Tractors offload sugarcane at a Sugar factory in Western Kenya. Photo/FILE

The privatisation of five sugar factories is now in the hands of Parliament after the Cabinet gave its approval.

The government will, however, have to restructure the debt portfolios before disposing of the firms. But some players in the sugar industry are sceptical of the planned privatisation, saying farmers are not prepared to own the factories.

Mr Michael Arum, the coordinator of Sugar Campaign for Change said farmers have not been educated on what it means for them.

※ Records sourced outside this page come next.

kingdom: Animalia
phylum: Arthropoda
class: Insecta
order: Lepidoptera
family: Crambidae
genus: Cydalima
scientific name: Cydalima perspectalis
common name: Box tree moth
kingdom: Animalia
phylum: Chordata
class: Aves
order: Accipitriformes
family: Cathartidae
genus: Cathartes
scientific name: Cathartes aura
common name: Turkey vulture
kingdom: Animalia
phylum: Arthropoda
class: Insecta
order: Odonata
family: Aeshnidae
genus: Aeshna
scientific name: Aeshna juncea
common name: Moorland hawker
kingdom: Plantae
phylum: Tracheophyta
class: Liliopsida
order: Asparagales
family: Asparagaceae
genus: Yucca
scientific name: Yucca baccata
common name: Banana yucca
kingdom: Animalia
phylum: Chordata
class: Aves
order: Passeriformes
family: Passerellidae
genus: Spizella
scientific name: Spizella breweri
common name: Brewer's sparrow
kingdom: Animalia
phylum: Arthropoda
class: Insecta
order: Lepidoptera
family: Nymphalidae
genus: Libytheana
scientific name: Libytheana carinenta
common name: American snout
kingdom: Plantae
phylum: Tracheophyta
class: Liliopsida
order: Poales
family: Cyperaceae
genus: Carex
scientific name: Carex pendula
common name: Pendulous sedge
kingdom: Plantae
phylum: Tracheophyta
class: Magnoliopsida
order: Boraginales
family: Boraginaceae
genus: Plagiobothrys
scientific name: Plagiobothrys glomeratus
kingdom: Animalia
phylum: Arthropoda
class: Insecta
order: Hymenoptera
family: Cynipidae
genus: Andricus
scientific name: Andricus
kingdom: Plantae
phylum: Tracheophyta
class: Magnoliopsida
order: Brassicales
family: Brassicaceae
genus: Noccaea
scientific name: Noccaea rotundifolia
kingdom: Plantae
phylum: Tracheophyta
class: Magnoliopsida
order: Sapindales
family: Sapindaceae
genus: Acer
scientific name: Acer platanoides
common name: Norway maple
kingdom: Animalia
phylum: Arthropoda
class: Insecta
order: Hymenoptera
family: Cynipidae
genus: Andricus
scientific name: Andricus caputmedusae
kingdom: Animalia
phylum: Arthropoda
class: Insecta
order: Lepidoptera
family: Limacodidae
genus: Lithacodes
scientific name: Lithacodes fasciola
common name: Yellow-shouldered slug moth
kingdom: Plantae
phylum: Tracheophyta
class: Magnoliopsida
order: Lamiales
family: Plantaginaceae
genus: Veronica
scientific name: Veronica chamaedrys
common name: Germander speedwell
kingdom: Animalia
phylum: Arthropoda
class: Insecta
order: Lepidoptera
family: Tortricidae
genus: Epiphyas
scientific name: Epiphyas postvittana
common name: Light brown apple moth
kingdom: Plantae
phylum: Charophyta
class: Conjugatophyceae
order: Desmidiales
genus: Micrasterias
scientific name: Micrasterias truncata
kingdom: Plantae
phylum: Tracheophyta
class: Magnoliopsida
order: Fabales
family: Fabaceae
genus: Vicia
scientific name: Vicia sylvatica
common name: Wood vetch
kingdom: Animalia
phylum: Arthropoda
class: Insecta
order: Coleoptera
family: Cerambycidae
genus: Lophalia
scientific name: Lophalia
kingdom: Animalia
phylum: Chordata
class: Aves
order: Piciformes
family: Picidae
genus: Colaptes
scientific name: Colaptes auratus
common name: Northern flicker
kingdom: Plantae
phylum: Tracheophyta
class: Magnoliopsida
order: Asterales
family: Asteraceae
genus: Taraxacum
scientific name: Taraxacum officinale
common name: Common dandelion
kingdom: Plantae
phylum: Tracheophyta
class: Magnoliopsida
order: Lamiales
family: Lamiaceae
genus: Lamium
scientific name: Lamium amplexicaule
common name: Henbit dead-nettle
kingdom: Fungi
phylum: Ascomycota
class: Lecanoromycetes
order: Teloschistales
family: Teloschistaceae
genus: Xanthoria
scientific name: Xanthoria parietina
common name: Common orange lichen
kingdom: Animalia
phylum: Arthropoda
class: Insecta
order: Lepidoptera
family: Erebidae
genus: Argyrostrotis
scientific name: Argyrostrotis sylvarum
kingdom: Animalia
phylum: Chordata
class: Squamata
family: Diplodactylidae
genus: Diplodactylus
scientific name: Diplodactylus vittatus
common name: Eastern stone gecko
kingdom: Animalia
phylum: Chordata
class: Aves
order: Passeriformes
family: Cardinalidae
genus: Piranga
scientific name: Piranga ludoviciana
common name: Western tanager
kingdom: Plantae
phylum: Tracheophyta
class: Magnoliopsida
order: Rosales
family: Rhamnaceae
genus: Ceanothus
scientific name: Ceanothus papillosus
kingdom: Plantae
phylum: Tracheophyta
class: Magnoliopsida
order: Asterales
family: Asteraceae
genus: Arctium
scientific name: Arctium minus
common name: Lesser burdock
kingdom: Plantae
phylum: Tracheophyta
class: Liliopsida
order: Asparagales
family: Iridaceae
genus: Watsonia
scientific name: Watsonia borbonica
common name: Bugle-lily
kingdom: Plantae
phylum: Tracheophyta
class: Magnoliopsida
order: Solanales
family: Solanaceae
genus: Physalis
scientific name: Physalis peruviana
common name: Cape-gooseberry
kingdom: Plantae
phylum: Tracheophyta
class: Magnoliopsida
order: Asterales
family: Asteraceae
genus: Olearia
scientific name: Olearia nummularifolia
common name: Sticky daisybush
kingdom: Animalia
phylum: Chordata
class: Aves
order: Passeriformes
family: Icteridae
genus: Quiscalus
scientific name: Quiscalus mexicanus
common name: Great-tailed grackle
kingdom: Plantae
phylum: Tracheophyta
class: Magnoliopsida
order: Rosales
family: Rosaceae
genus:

Mr Arum warns the sector could collapse because the government had failed to put its affairs in order before Comesa states start bringing in the commodity duty free in January 2012.

“We only have one year to privatise our sugar factories while farmers have no money to buy shares as they have continued to be exploited by sugar factories,” said Mr Arum.

The factories set for privatization are Miwani, Nzoia, Muhoroni, Chemelil and Sony. Some are heavily indebted while Miwani and Muhoroni are under receivership.

Kenya sugar board chairman Zachariah Obado said the government approval was long overdue saying that once privatised the factories will be more competitive.

Mr Obado asked parliament to write off Sh42 billion debts the companies owe the government and the Kenya sugar board.

He acknowledged that farmers may not have cash to buy the shares and asked the government to allow the debts sugar millers owe farmers to be turned into shares.
Farmers are supposed to acquire 30 per cent shareholding in the factories. The privatisation Commission has recommended that farmers be given up to three years to fully take up the shares.

Agriculture minister Dr Sally Kosgei maintains the government will ensure that domestic sugar self-sufficiency is achieved and the industry becomes more competitive globally and regionally.